Perhaps no other topic bugs this side of the Beauty Brains more than the subject of psychics and psychic readings. That’s why I was outraged when I saw the Heritage Store selling products that were supposedly recommended by Edgar Cayce. If you don’t know (one can only hope) Cayce was a pretty famous psychic in his day and he still has followers.
Psychic approved
What is most maddening is the fact that the company doesn’t even make a good attempt at providing the consumer something special. They clearly just took whatever formula the contract manufacturer gave to them, put it in a standard plastic bottle, slapped a “psychic reader approved” label on it and charged 10 times what it is worth.

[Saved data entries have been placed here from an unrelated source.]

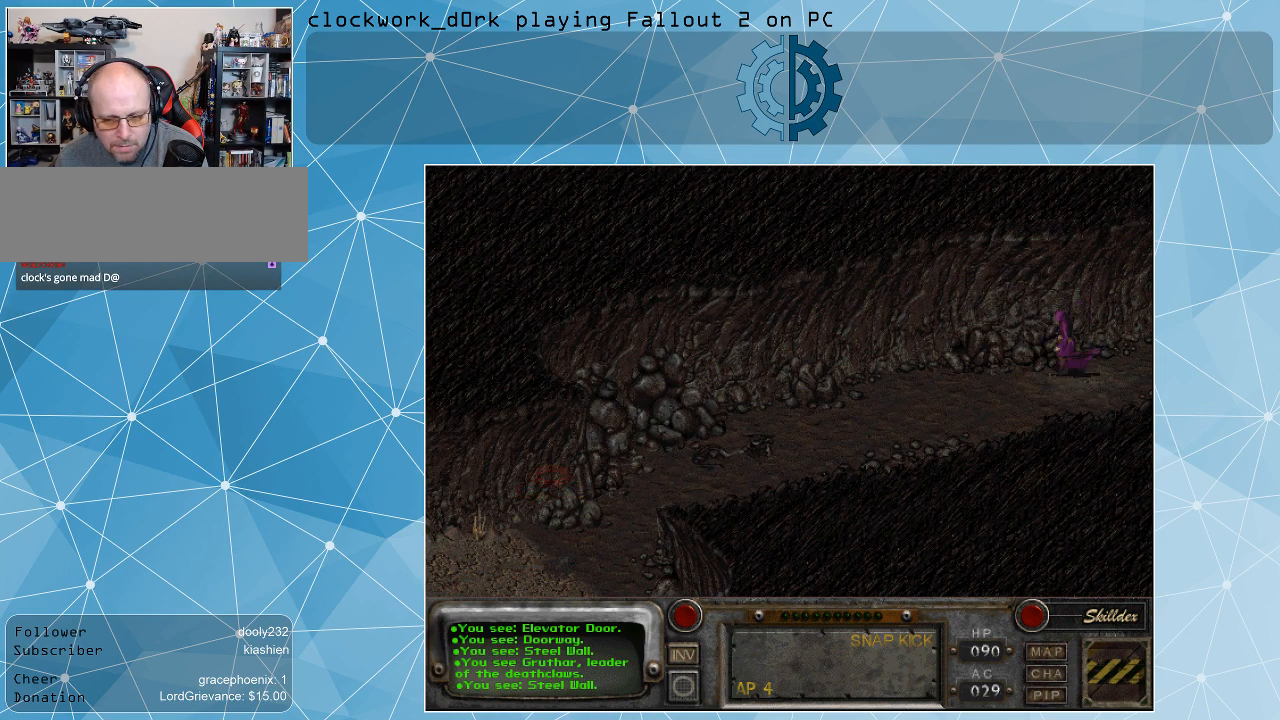
{"keys": [], "mouse": [], "events": []}
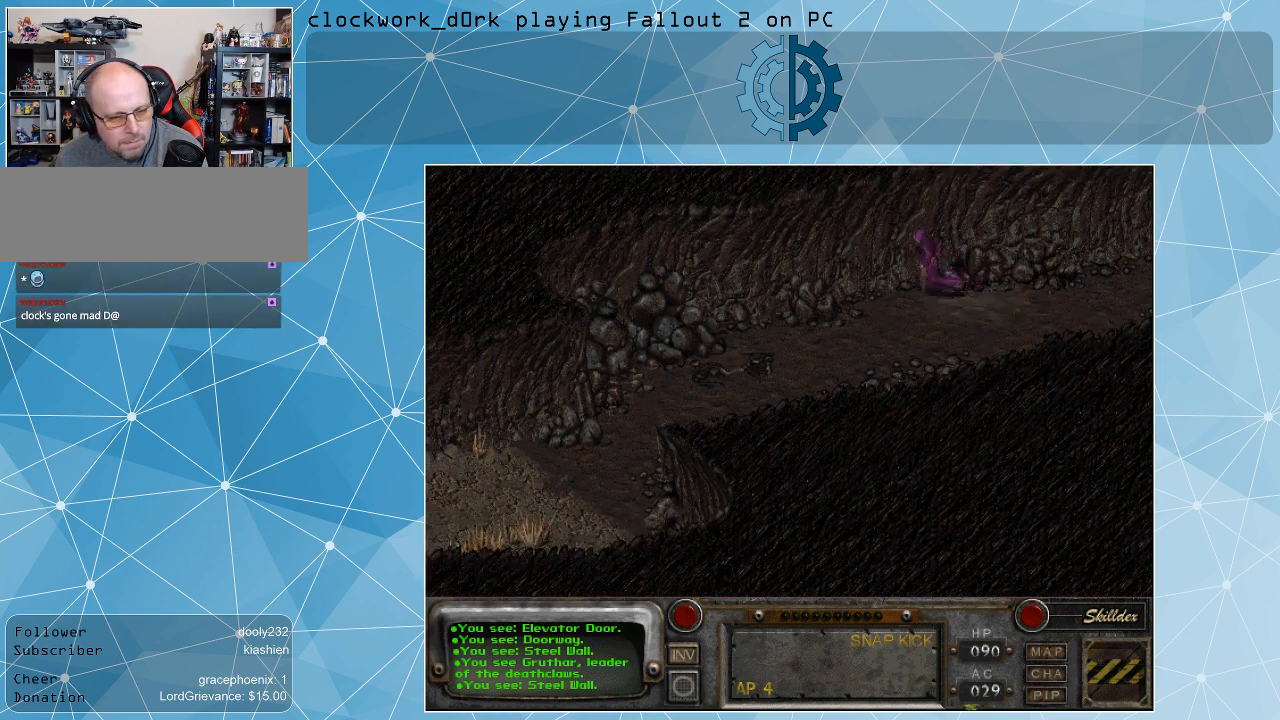
{"keys": [], "mouse": [], "events": []}
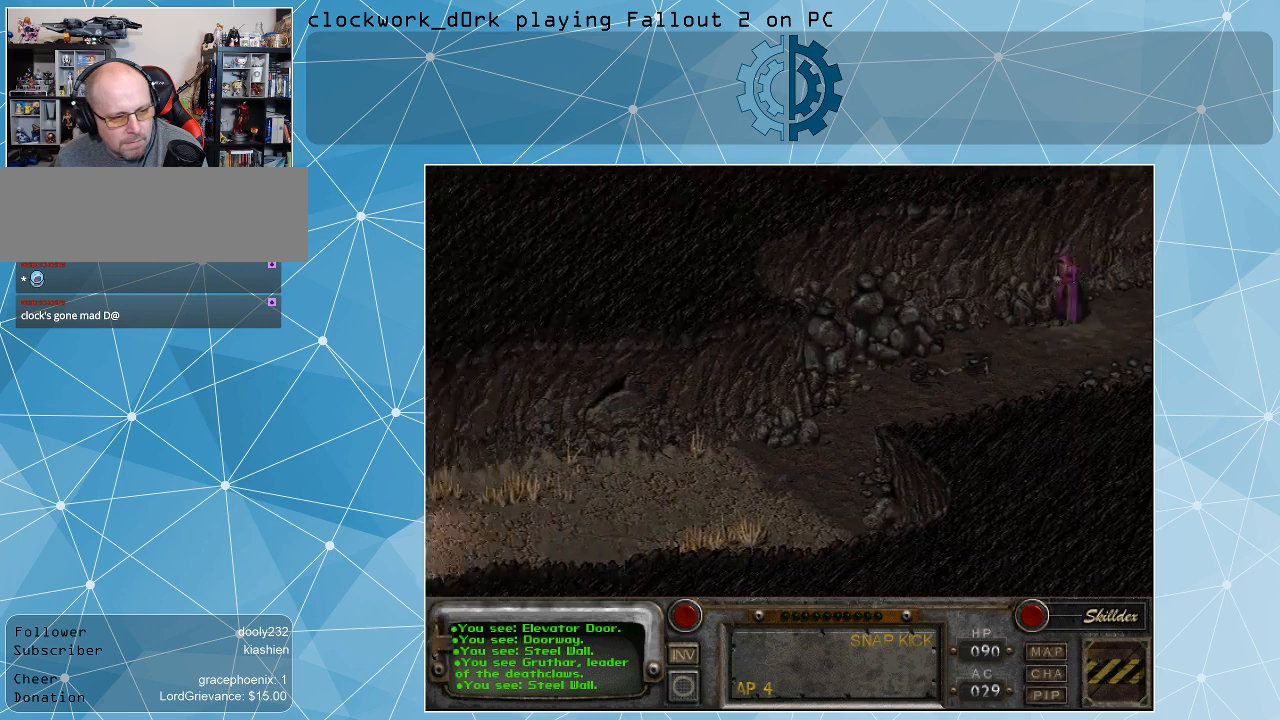
{"keys": [], "mouse": [], "events": []}
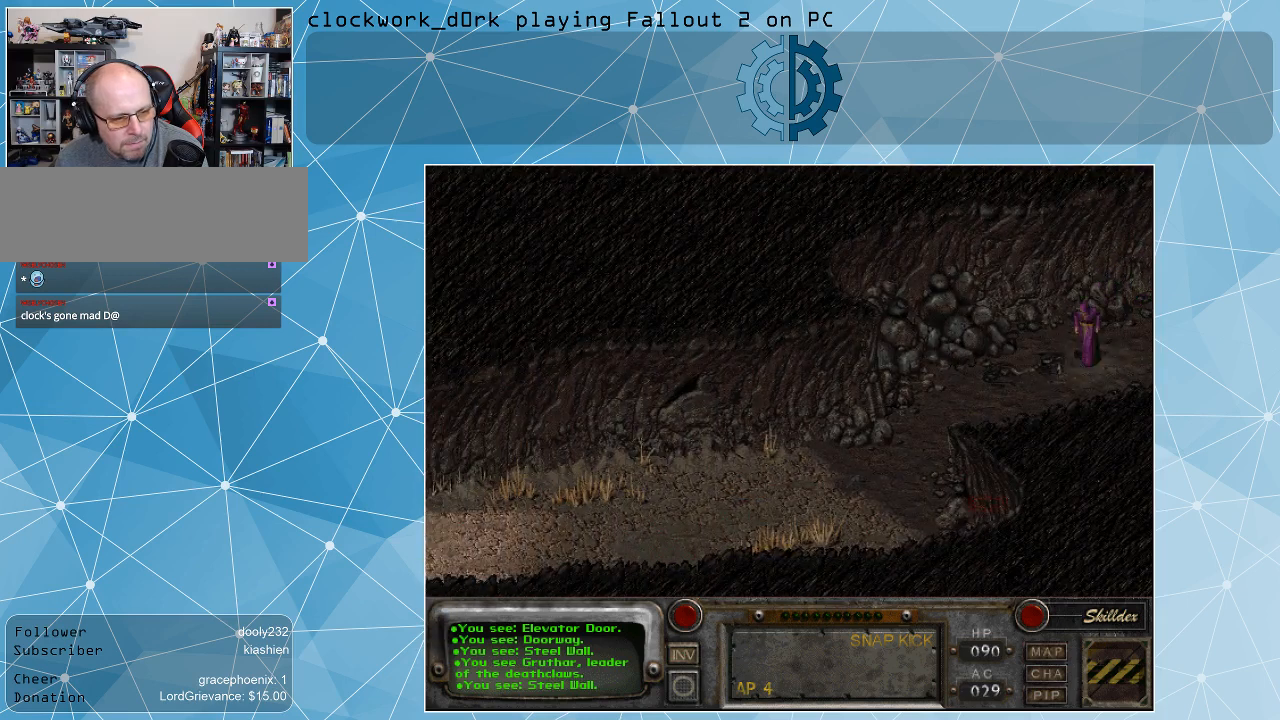
{"keys": [], "mouse": [], "events": []}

They’ve got Aura glow creams & lotions, colloidal silver soap bars, and even psychic reading directed shampoos!
Look at the ingredient list of this Olive Oil shampoo for example.
Water, Cocamide DEA, Sodium Lauryl Sulfate, Potassium Dodecyl Benzene Sulfonate, Sodium Cocoyl Sarcosinate, and Hydrolyzed Wheat Protein Olivate (Olive Oil Glutinate)
It’s all just standard stuff. Nothing special at all. SLS? Sarcosinate? Wheat Protein? Everyone uses those ingredients. Geez, it even has Cocamide DEA in it! No self-respecting shampoo maker would be using anything with DEA in it. Couldn’t they at least have gotten the water blessed by a Shaman or something? Unoriginal formulas are one thing, but a lack of creativity? Inexcusable.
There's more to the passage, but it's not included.